Pages

Monday, May 20, 2019

Fighting for Our Rights


I’m tired and I’m angry. And I’m tired of being tired and angry. Every time I think this immoral, unethical, corrupt, and repressive administration cannot do anything worse, they find a new level of low. The latest being the laws restricting abortion that are being passed in a number of states, with Alabama’s being the most egregious of them all. Those passing them know that they will be challenged in court, and probably initially blocked. Which is just fine with them, because their goal is to get one or more of these laws to the Supreme Court. Which they have now stocked with ultra conservative justices that they are confident will overturn Roe v. Wade and recriminalize abortion across the land. This has been one of the key goals of conservatives for years. I give them credit for their fixation on this issue, and for playing the long game to achieve their objective. We who advocate for the right of women to control their own bodies have been lulled into complacency, even as the right to abortion has been slowly wittled away in state after state. We couldn’t believe we would reach this point. Yet here we are.

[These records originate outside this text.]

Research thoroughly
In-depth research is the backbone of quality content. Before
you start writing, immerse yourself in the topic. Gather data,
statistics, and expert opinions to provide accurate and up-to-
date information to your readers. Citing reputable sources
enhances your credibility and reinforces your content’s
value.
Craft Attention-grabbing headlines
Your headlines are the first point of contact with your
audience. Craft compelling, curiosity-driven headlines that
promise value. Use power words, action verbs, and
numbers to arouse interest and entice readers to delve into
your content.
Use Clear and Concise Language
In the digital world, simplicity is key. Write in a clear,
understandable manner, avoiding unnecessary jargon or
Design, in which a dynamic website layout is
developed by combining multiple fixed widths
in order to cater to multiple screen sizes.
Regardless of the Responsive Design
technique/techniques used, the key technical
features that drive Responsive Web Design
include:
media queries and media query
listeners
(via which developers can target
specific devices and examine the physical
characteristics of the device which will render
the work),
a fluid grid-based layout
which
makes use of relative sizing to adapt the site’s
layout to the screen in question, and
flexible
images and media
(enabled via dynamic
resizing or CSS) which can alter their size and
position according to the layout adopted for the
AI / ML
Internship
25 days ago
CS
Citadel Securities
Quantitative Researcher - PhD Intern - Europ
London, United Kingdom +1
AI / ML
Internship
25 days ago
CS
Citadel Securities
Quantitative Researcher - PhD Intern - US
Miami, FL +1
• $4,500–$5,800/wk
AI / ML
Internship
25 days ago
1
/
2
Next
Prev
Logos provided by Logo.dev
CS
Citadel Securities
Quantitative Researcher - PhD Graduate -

I used to be anti-abortion. I don’t even like to admit that, but it’s the truth. I even participated in “pro-life” protests outside a clinic in my teenage years. Today I’d rather provide protection for the woman seeking the services at her local Planned Parenthood clinic. Now I see the hypocrisy behind the “pro-life” movement, a movement in which many, like one of my family members, will actively advocate for the “unborn” but won’t support any efforts to provide for the well-being of the child, or mother, afterwards. Who don’t have any problem with children being torn from their mothers because they “illegally” crossed the border. Who refuse to demand measures to limit guns despite the murder of children in school after school. Many of these conservatives will loudly and vehemently protest any attempt by the government to regulate the environment (I mean, who really needs a planet to live on in the future anyway?) or business (because the rights of the business owner supercede all others) or a number of other societal issues, but have no problem whatsoever with the government regulating womens’ bodies. Because women aren’t really equal to men. It’s really about enshrining the preeminence of men, as evidenced by the fact that the Alabama law imposes a greater penalty for abortion after rape than for the act of rape itself.

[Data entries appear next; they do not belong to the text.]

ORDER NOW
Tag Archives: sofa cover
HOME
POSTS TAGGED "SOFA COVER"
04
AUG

The simple fact is, if you don’t believe in abortion, you do not have to have one. I’m absolutely against forced abortions, as is every other woman I know. If you think doctors shouldn’t be required to perform them, guess what? The laws already protect them. I don’t have any problem with the fact that many people, including many women, believe that abortion is wrong. I do have a problem with them forcing that belief on others by passing laws that restrict the rights of others to choose what they do with their own bodies. I believe in freedom of choice. Which, ironically, the conservatives claim they believe in. Except when they disagree with your choice.

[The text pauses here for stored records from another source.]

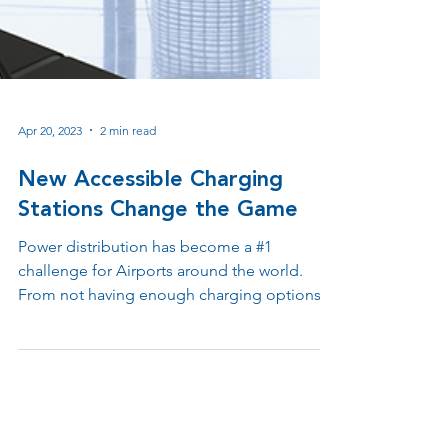
Apr 20, 2023
2 min read
New Accessible Charging
Stations Change the Game
Power distribution has become a #1
challenge for Airports around the world.
From not having enough charging options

It may seem odd that I would advocate so vehemently for this issue. After all, it doesn’t directly affect me. I don’t have a uterus so therefore the entire debate is moot to me personally. Except it’s not. I am a woman and stand with all women as our rights are being taken away, when our freedom to control our own bodies is stripped from us by men with utter disregard. I will not stand idly to the side as if this does not affect me as well. Make no mistake, this is not just, or even primarily, about the right to choose an abortion. It’s about the right to exercise control over your own body and your own choices on a broader scale. It’s also intimately linked to the struggle for transgender rights, which is also about the right to be who we are and make our choices without being required to conform to someone else’s expectations about who and what we should be. It’s about power, because those passing these laws see the writing on the wall if they cannot disempower and disenfranchise women, and with them minorities and anyone who doesn’t subscribe to the white patriarchal status quo. That status quo is crumbling, and they are scrambling to hold it together.

The past two years have been a period of increasing darkness. I struggle to see light on the horizon, to find hope for the future. But I have to hold on to hope. Barack Obama called it the audacity of hope. I have to believe that a better future awaits us. I choose to believe audaciously that this better future is not distant, but near. To relinquish that hope is to fall into despair, and I refuse to dwell in despair. However, to get through this time and to build that future, we must stand together. There are still dark days ahead, perhaps even darker than those we’ve lived through for two years. We women are strong. We are resilient. And we need one another. We need to support each other in twos and threes and twenties and hundreds and by the thousands. Because united we are a force that cannot be defeated. But divided, we can be picked off one by one until our conquerors herd us into their reeducation centers and enslave us. We will have our differences and disagreements. We must be able to work through those and even to work together in spite of them. The threats to our liberty are real and they are serious. Are we serious about opposing them?